Which lines of the saved entries contain the string "area"? Copy each of them.

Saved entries
* Start *

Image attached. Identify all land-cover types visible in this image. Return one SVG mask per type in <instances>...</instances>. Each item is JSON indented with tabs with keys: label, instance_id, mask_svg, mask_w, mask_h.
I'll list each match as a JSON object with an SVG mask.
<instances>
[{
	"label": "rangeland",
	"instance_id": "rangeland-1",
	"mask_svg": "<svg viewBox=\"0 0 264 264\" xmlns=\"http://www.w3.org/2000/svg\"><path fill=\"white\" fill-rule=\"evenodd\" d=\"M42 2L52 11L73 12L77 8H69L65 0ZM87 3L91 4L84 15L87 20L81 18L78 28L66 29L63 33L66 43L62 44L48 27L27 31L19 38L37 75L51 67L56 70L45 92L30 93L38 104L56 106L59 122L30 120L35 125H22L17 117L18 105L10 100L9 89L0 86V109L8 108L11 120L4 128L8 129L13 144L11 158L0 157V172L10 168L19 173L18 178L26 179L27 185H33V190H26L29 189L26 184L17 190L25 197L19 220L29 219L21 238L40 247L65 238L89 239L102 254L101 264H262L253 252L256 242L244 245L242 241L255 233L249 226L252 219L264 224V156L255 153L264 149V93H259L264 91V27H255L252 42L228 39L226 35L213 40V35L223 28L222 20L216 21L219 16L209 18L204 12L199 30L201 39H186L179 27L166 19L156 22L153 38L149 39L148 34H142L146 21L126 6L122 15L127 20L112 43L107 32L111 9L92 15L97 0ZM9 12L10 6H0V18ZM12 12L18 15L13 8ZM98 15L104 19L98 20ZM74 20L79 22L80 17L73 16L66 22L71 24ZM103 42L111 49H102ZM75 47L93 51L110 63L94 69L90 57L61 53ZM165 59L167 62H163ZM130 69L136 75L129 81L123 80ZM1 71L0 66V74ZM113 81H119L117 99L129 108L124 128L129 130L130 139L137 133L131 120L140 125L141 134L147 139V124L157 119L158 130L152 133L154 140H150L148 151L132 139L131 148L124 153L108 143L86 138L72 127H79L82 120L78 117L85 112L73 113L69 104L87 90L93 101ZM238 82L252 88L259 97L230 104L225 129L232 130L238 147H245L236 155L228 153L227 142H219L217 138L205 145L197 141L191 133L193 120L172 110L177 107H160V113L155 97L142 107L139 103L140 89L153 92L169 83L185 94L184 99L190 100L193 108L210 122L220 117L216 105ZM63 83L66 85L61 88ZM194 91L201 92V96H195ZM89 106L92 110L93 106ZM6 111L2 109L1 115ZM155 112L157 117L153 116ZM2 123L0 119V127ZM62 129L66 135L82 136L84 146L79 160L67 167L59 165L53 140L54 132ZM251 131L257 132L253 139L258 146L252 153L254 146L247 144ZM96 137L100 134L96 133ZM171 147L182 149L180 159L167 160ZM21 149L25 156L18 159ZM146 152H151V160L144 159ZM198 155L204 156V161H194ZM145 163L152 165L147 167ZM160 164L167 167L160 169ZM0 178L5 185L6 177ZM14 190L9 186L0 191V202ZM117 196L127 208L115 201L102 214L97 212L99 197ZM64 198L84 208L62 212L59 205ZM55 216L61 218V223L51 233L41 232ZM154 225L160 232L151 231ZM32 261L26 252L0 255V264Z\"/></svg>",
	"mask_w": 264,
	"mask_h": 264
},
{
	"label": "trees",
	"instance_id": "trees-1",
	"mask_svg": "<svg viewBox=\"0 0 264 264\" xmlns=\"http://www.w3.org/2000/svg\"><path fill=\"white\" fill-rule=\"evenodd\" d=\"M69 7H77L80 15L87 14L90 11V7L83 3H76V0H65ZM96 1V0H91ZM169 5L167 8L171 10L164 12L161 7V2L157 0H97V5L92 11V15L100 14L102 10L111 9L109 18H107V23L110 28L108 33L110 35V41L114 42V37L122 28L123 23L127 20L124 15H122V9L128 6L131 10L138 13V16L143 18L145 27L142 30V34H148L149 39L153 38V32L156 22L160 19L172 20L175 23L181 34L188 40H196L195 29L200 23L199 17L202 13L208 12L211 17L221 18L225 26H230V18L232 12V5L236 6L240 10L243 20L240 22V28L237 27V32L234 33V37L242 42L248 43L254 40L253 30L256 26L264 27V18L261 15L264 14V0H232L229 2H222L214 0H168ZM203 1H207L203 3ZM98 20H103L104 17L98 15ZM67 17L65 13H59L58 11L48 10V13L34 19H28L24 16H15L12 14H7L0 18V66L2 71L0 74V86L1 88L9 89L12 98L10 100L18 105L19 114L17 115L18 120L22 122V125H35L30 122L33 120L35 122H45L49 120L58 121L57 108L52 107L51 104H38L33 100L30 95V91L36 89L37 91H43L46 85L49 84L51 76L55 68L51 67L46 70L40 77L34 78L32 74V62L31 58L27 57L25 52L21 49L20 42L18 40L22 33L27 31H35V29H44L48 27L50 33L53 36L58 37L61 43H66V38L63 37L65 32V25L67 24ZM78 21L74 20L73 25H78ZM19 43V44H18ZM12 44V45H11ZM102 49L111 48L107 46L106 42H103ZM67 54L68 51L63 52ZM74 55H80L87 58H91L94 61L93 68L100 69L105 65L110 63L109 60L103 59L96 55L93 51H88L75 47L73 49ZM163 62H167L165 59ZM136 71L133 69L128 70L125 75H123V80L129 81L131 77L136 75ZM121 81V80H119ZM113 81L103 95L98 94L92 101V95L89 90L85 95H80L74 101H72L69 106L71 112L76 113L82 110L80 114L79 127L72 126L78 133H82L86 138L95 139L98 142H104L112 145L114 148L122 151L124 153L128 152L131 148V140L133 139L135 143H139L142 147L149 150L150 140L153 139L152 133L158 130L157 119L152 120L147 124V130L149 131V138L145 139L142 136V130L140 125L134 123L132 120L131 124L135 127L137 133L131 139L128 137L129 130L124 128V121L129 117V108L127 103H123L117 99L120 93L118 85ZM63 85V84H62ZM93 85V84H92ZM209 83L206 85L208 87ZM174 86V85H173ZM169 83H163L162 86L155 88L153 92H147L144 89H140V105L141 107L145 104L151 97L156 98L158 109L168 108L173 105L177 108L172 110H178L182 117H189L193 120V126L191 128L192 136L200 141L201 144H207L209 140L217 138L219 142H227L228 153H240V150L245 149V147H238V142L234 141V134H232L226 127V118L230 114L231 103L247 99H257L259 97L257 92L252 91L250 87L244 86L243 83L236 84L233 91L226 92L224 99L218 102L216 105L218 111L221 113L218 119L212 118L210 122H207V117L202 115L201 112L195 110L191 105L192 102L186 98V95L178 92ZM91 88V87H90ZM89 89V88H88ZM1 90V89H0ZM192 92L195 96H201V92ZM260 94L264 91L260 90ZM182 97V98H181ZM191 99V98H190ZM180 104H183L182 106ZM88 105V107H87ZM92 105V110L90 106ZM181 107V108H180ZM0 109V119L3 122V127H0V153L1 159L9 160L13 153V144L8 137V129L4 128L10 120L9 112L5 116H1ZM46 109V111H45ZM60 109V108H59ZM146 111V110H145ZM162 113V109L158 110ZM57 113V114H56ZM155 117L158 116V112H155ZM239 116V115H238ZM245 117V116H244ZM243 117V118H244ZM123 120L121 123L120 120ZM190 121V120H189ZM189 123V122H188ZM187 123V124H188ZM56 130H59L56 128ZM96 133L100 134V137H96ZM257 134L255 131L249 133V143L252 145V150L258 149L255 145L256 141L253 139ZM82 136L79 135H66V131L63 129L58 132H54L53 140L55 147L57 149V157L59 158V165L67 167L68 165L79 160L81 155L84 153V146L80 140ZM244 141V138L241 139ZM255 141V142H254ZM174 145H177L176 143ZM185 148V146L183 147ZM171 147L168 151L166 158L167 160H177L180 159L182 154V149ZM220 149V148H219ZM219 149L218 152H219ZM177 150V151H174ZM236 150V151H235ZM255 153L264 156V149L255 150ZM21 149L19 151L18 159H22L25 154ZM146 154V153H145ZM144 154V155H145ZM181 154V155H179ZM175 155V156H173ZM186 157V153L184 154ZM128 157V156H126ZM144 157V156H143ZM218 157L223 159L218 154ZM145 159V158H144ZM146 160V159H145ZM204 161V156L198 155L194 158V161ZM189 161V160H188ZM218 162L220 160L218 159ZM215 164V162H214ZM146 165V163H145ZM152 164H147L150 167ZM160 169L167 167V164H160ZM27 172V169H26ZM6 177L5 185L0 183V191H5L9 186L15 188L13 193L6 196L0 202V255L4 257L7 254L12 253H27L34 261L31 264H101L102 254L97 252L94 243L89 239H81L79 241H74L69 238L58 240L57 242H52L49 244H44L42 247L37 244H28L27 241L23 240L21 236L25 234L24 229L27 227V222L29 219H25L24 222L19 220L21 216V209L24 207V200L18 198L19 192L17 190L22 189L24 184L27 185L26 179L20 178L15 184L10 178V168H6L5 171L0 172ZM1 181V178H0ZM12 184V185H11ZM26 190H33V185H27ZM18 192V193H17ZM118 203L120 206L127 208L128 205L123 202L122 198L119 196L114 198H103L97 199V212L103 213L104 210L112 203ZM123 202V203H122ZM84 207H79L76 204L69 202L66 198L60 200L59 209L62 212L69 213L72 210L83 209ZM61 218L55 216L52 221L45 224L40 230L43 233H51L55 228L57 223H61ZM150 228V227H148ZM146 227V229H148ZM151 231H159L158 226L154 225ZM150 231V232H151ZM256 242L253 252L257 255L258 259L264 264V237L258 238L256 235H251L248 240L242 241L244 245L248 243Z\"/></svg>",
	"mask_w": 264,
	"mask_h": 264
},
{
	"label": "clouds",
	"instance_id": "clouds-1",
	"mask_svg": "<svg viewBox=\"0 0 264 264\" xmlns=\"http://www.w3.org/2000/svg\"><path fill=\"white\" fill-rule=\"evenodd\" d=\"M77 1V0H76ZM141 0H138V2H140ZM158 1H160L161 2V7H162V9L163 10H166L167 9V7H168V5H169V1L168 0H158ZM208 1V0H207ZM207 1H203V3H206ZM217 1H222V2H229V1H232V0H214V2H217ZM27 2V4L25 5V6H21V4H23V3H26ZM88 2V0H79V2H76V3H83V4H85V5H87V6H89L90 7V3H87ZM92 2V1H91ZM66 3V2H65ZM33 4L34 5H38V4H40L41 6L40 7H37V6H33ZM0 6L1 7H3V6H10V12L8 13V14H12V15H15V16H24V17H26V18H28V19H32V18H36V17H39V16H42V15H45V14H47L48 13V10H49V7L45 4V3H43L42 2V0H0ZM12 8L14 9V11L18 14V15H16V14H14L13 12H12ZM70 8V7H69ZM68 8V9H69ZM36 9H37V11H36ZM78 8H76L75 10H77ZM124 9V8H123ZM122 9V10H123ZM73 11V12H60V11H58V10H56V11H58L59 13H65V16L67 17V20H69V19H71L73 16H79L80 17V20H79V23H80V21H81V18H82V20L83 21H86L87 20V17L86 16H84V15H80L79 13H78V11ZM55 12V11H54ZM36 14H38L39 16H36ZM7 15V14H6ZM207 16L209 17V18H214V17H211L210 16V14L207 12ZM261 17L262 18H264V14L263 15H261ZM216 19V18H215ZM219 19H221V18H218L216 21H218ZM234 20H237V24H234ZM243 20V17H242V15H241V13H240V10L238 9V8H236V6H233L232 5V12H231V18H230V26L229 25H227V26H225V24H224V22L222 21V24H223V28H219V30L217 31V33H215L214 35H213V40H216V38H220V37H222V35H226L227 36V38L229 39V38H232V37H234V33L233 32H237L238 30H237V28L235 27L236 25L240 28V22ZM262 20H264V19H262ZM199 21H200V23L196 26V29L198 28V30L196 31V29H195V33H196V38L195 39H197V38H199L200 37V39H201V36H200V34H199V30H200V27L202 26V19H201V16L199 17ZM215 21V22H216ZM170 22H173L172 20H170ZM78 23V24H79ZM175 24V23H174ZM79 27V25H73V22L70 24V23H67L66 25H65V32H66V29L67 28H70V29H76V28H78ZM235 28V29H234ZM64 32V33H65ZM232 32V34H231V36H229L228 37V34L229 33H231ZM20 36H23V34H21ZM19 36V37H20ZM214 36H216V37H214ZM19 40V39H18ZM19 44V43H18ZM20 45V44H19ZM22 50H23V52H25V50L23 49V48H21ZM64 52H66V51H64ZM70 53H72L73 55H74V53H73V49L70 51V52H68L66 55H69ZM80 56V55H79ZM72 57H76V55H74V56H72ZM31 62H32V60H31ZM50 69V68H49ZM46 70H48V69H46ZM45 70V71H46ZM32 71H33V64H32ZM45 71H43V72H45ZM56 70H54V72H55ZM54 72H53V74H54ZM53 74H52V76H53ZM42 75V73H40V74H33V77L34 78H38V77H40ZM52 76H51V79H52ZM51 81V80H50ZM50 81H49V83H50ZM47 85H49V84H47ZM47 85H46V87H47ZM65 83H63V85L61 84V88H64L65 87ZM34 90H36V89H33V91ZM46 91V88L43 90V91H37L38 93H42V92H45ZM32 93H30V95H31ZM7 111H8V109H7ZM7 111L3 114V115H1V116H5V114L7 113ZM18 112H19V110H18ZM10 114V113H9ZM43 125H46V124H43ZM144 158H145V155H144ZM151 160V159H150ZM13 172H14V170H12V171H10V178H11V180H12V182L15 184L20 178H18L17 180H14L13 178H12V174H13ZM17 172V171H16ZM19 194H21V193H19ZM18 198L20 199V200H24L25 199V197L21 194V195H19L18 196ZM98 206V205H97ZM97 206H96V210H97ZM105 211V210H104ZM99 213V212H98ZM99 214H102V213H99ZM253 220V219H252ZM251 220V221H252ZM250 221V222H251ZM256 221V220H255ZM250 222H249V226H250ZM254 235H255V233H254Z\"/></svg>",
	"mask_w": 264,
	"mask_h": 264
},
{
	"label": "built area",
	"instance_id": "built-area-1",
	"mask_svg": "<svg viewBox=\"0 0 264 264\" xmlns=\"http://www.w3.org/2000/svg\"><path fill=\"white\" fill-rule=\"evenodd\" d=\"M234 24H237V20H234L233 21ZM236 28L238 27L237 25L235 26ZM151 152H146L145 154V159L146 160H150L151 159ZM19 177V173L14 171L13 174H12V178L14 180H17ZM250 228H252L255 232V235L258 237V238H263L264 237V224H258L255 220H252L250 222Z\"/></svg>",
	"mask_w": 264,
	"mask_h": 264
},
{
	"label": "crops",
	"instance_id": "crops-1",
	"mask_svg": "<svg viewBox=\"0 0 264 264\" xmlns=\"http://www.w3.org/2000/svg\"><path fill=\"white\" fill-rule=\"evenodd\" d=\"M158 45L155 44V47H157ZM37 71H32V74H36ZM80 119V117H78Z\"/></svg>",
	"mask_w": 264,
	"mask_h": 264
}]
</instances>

* End *

### OUTPUT OF THE EXERCISE
	"label": "built area",
	"instance_id": "built-area-1",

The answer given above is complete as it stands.